(Items from a dataset)

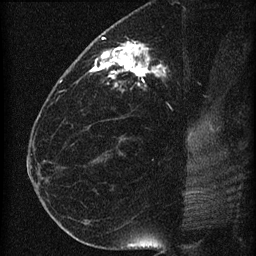
Breast MRI (dynamic contrast-enhanced), one sagittal slice; slice 31 of 60 in the series (ordered by position); dynamic contrast-enhanced series, image 2 of 4 at this slice position (ordered by acquisition); 1.5 T; TE 4.2 ms, TR 22.7 ms; 1.5 mm slice thickness; 256 × 256 image matrix, field of view 180 × 180 mm. Patient: female, 35 years. From the clinical record (not read from this slice): setting: breast cancer imaged before/during neoadjuvant chemotherapy; receptor status: HR-positive, HER2-negative.
Outlined on this slice (semi-automatically segmented with operator editing):
- analysis volume of interest (the breast-tissue region the enhancement analysis was run in; not a lesion): box from (x=69, y=27) to (x=198, y=112) px
- tumour enhancement mask (voxels above the 90 % enhancement threshold inside the analysis volume of interest): (x=88, y=37)–(x=166, y=91)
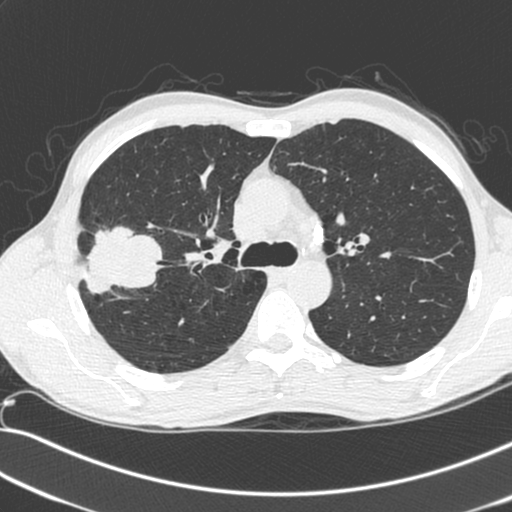
Chest CT (low-dose screening protocol), one axial image; first (baseline) screen; lung window (W 1500 / L -600 HU); 512 × 512 image matrix. Male, age 55 years at enrolment. Current smoker at enrolment.
Lesion marked by an expert reader, box from (x=70, y=229) to (x=153, y=303) px. Screening reader's record for this exam (one nodule recorded; not confirmed to be the boxed lesion): non-calcified nodule or mass ≥4 mm, right upper lobe, 52 × 39 mm, spiculated (stellate) margins, soft tissue attenuation. Lung cancer was diagnosed 25 days after this screen: large cell neuroendocrine carcinoma, right upper lobe, poorly differentiated (G3), stage IIB (AJCC 6th edition), 49 mm at pathology.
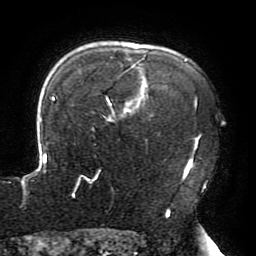
Breast MRI (dynamic contrast-enhanced), one axial slice. Position 150 of 196 along the scan axis. Cropped to one breast. Dynamic contrast-enhanced series, time point 2 of 6 at this slice position (early post-contrast). 3 T. TE 4.2 ms, TR 8 ms. 1.2 mm slice thickness. 256 × 256 image matrix. Female patient.
Annotated regions visible in this slice (semi-automatic segmentation, software-assisted and operator-edited):
- enhancing-tissue mask used for the functional tumour volume (all voxels passing the contrast-enhancement thresholds inside the analysis volume; usually the tumour): box from (x=21, y=55) to (x=198, y=214) px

[WORK TO BE COMPLETED]
Pictures aside, give the data again exactly as it appears.

[ANSWER FOR THIS EXERCISE]
Breast MRI (dynamic contrast-enhanced), one sagittal slice; slice 31 of 60 in the series (ordered by position); dynamic contrast-enhanced series, image 2 of 4 at this slice position (ordered by acquisition); 1.5 T; TE 4.2 ms, TR 22.7 ms; 1.5 mm slice thickness; 256 × 256 image matrix, field of view 180 × 180 mm. Patient: female, 35 years. From the clinical record (not read from this slice): setting: breast cancer imaged before/during neoadjuvant chemotherapy; receptor status: HR-positive, HER2-negative.
Outlined on this slice (semi-automatically segmented with operator editing):
- analysis volume of interest (the breast-tissue region the enhancement analysis was run in; not a lesion): box from (x=69, y=27) to (x=198, y=112) px
- tumour enhancement mask (voxels above the 90 % enhancement threshold inside the analysis volume of interest): (x=88, y=37)–(x=166, y=91)
Chest CT (low-dose screening protocol), one axial image; first (baseline) screen; lung window (W 1500 / L -600 HU); 512 × 512 image matrix. Male, age 55 years at enrolment. Current smoker at enrolment.
Lesion marked by an expert reader, box from (x=70, y=229) to (x=153, y=303) px. Screening reader's record for this exam (one nodule recorded; not confirmed to be the boxed lesion): non-calcified nodule or mass ≥4 mm, right upper lobe, 52 × 39 mm, spiculated (stellate) margins, soft tissue attenuation. Lung cancer was diagnosed 25 days after this screen: large cell neuroendocrine carcinoma, right upper lobe, poorly differentiated (G3), stage IIB (AJCC 6th edition), 49 mm at pathology.
Breast MRI (dynamic contrast-enhanced), one axial slice. Position 150 of 196 along the scan axis. Cropped to one breast. Dynamic contrast-enhanced series, time point 2 of 6 at this slice position (early post-contrast). 3 T. TE 4.2 ms, TR 8 ms. 1.2 mm slice thickness. 256 × 256 image matrix. Female patient.
Annotated regions visible in this slice (semi-automatic segmentation, software-assisted and operator-edited):
- enhancing-tissue mask used for the functional tumour volume (all voxels passing the contrast-enhancement thresholds inside the analysis volume; usually the tumour): box from (x=21, y=55) to (x=198, y=214) px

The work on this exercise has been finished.